[time-nuts] Time stamping with a PICPET

Tom Van Baak tvb at LeapSecond.com
Mon Oct 28 01:58:02 EDT 2013


> On most CPU architectures, the low level hardware has a register that counts on the CPU clock.

Merely counting the CPU clock is only half the requirement. Reading the clock precisely when an external event occurs is the other half.

In my mind, there are three levels of NTP precision:

1) The traditional scheme, in use for decades, where a PC uses interrupts (e.g., DCD) and OS s/w acts as a crude time interval counter. This is quite limiting, but Dave Mill's worked with what he had, and it's far better than nothing.

2) The external h/w capture/counter scheme, which is what any external time interval or time-stamping counter can provide. By using external h/w instead of internal s/w you get a precise, low-jitter time comparison at every pulse. The OP was talking about the picPET, a sub-microsecond $1 time-stamping counter.

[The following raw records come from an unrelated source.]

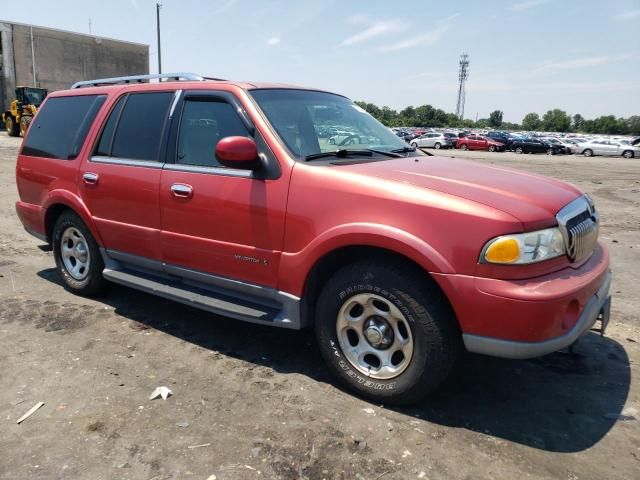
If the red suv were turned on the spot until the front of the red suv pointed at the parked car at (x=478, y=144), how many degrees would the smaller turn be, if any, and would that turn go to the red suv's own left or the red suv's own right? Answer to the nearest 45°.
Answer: approximately 135° to the red suv's own left

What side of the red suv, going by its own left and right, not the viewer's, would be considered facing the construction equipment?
back

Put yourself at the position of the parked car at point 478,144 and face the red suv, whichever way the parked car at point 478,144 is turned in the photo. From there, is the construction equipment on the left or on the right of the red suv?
right

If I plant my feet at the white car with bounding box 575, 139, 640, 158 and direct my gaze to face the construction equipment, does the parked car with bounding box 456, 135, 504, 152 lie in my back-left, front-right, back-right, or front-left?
front-right

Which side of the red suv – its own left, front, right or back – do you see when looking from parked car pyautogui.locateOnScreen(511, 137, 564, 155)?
left

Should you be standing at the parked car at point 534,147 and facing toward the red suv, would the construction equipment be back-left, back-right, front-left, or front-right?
front-right

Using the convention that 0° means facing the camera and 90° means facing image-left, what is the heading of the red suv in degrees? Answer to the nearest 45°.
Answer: approximately 315°

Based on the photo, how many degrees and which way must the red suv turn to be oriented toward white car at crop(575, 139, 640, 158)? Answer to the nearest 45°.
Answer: approximately 90° to its left

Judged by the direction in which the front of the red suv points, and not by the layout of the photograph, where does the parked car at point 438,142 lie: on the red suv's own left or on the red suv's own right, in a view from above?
on the red suv's own left

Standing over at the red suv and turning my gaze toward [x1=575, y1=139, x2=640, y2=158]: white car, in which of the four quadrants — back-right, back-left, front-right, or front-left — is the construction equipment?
front-left

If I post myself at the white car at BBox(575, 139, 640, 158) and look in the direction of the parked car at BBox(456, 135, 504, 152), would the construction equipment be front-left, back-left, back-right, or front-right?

But you can use a $1000 HP sub-nanosecond time interval counter if you prefer.

3) An internal h/w capture/counter scheme, which is what the latest crop of SBC offer. Here, not only is the counter tied to the CPU clock, but timestamping is pure h/w, so all problems with s/w and latency and jitter are removed from the equation. This is the ideal solution, not unlike how any GPSDO is designed.

In my mind, the modern SBC architectures with single CPU clock source (could be OCXO or atomic), and real GPIO pins (instead of serial or USB ports) and a native h/w capture/compare register should allow NTP to work at the 10 to 100 ns level. If any of you could verify this, it would be time-nut worthy.